[[ PROVIDED MATERIAL open ]]

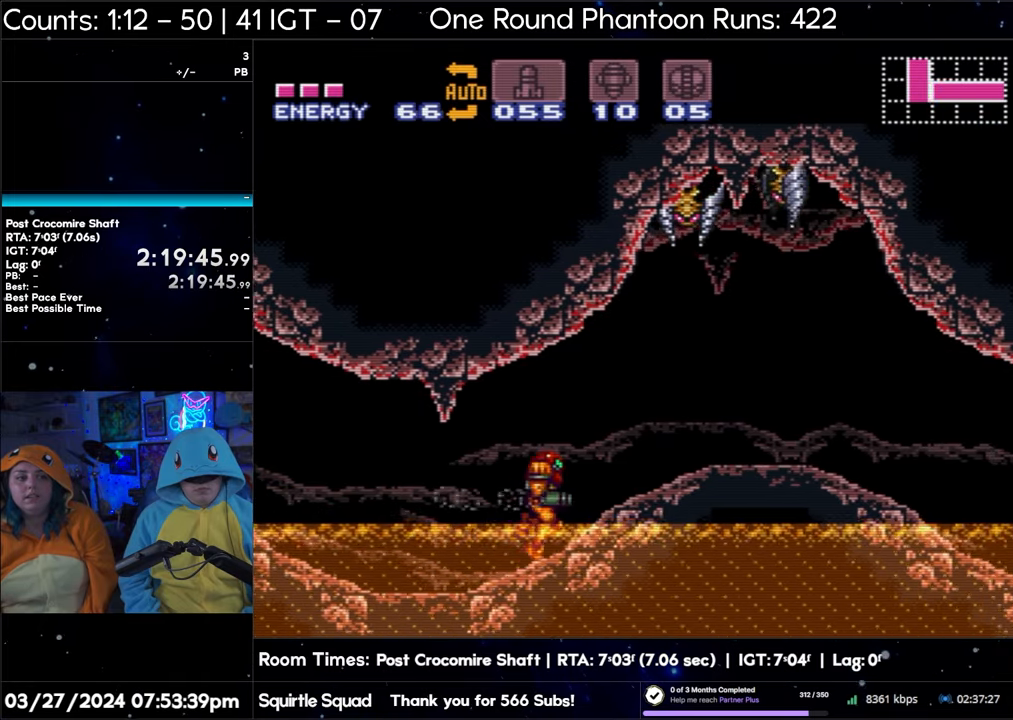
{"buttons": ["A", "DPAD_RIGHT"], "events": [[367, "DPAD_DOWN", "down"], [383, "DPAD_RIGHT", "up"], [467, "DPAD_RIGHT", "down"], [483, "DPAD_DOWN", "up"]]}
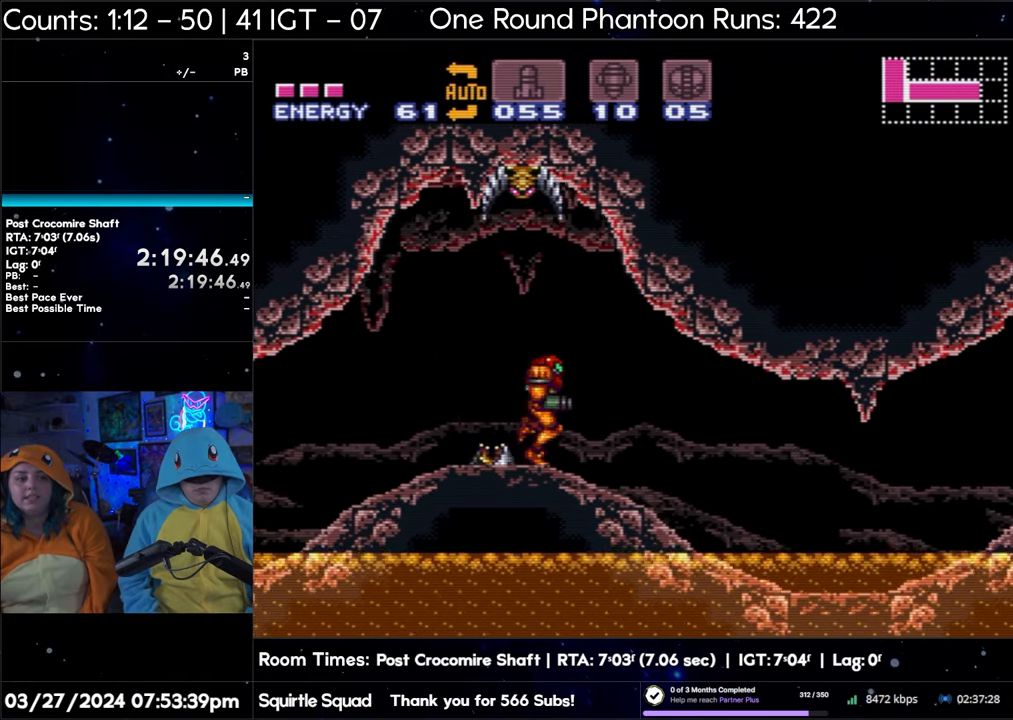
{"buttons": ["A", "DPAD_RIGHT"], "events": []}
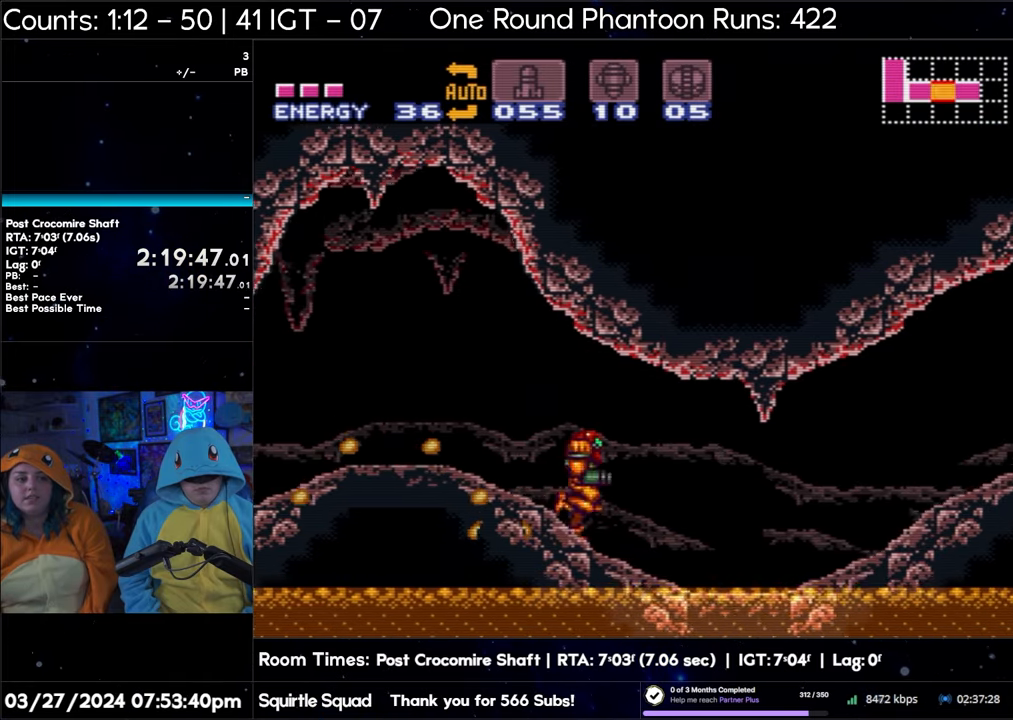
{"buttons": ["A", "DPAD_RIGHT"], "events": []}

[[ PROVIDED MATERIAL closed ]]

**INSTRUCTIONS FOR THE TASK:** The copy should match each line above exactly and contain no images.

**FINISHED TASK:**
{"buttons": ["A", "DPAD_RIGHT"], "events": [[367, "DPAD_DOWN", "down"], [383, "DPAD_RIGHT", "up"], [467, "DPAD_RIGHT", "down"], [483, "DPAD_DOWN", "up"]]}
{"buttons": ["A", "DPAD_RIGHT"], "events": []}
{"buttons": ["A", "DPAD_RIGHT"], "events": []}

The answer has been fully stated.